◆ SUPPLIED PASSAGE:
*** Block opens ***

Voltaire boasted that if he could find but ten wicked words a day he could crush the “infamy” of Christianity. He found the ten words daily, and even a daily dozen, but he never found an argument, and so the words went the way of all words and the thing, Christianity, survived. Today, no one advances even a poor argument to prove that there is no God, but they are legion who think they have sealed up the heavens when they used the word “anthropomorphism.” This word is just a sample of the catalogue of names which serve as the excuse for those who are too lazy to think. One moment’s reflection would tell them that one can no more get rid of God by calling Him “anthropomorphic” than he can get rid of a sore throat by calling it “streptococci.” As regards the use of the term “anthropomorphism,” I cannot see that its use in theology is less justified than the use in physics of the term “organism,” which the new physicists are so fond of employing. Certain words like “reactionary” or “medieval” are tagged on the Catholic Church and used with that same disrespect with which a man may sneer at a woman’s age. Mothers do not cease to be mothers because their sons grow up, and the Mother Church of the Christian world, which began not in Boston but in Jerusalem, is not to be dispossessed of her glorious title simply because her sons leave home. Some day they may be glad to return and their return will be the truest “homecoming” the world has ever seen.

Not only does the substitution of words for argument betray the existence of this false tolerance, but also the readiness of many minds to accept as an authority in any field an individual who becomes a famous authority in one particular field. The assumption behind journalistic religion is that because a man is clever in inventing automobiles, he is thereby clever in treating the relationship between Buddhism and Christianity; that a professor who is an authority on the mathematical interpretation of atomic phenomena is thereby an authority on the interpretation of marriage; and that am an who knows something about illumination can throw light on the subject of immortality, or perhaps even put out the lights on immortality. There is a limit to the transfer of training, and no one who paints beautiful pictures with his right hand can, in a day and at the suggestion of a reporter, paint an equally good one with his left hand. The science of religion has a right to be heard scientifically through its qualified spokesmen, just as the science of physics or astronomy has a right to be heard through its qualified spokesmen. Religion is a science despite the fact that some would make it only a sentiment. Religion is not an open question, like the United Nations, while science is a closed question, like the addition table.

*** Block closes ***

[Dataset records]
*** Block opens ***

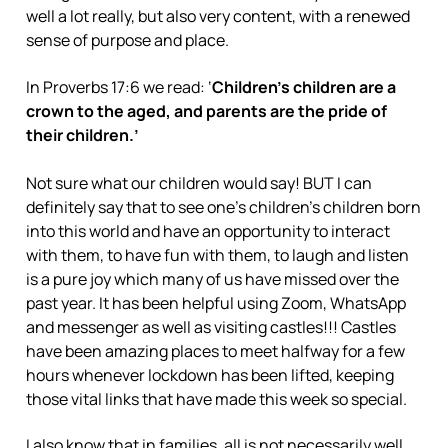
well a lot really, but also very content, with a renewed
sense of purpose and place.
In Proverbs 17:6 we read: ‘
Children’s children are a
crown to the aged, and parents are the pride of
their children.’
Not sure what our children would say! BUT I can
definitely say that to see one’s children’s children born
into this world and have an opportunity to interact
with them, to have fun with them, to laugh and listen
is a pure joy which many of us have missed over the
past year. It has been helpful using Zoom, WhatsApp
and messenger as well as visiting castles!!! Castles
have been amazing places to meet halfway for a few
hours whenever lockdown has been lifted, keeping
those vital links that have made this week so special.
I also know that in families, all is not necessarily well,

*** Block closes ***
*** Block opens ***

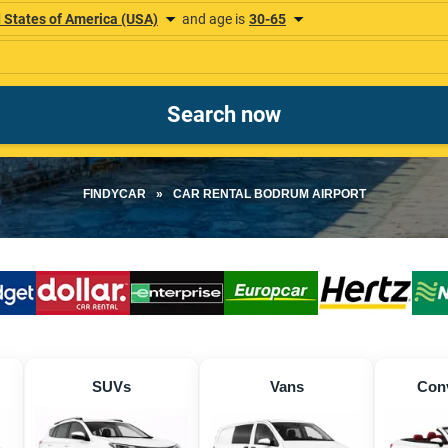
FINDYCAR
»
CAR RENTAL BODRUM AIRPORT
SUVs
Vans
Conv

*** Block closes ***
*** Block opens ***

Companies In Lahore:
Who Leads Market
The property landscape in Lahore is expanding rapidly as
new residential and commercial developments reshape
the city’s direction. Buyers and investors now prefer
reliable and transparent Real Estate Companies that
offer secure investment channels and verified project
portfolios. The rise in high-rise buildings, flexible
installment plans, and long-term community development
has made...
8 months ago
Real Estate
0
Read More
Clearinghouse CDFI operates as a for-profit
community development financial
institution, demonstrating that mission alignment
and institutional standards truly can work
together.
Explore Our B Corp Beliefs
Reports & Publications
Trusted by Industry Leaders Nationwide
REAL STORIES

*** Block closes ***

◆ INSTRUCTIONS:
1 - In the passage on false tolerance, where does it say the Mother Church of the Christian world began?
2 - Carry on writing the passage on false tolerance, picking up after its last sentence.
These records are separate material with no connection to the preceding text.

◆ ANSWERS BY TASK:
1 - It began in Jerusalem, not in Boston.

2 -
Religion has its principles, natural and revealed, which are more exacting in their logic than mathematics. But the false notion of tolerance has obscured this fact from the eyes of many who are as intolerant about the smallest details of life as they are tolerant about their relations to God. In the ordinary affairs of life, these same people would never summon a Christian Science practitioner to fix a broken windowpane; they would never call in an optician because they had broken the eye of a needle; they would never call in a florist because they hurt the palm of their hand, nor go to a carpenter to take care of their nails. They would never call in a Collector of Internal Revenue to extract the nickel swallowed by the baby. They would refuse to listen to a Kiwanis booster discussing the authenticity of a painting, or to a tree‐surgeon settling a moot question of law. And yet for the all‐important subject of religion, on which our eternal destinies hinge, on the all‐important question of the relations of man to his environment and to his God, they are willing to listen to anyone who calls himself a prophet. And so our journals are filled with articles for these “broadminded” people, in which everyone from Jack Dempsey [a famous boxer at the time] to the chief cook of the Ritz Carlton tells about his idea of God and his view of religion. These same individuals, who would become exasperated if their child played with a wrongly colored lollipop, would not become the least bit worried if the child grew up without ever having heard the name of God.

Would it not be in perfect keeping with the fitness of things to insist on certain minimal requirements for theological pronouncements? If we insist that he who mends our pipes knows something about plumbing and that he who gives us pills knows something about medicine, should be not expect and demand that he who tells us about God, religion, Christ, and immortality at least say his prayers? If a violinist does not disdain to practice his musical scales, why should the modern theologian disdain to practice the elements of religion?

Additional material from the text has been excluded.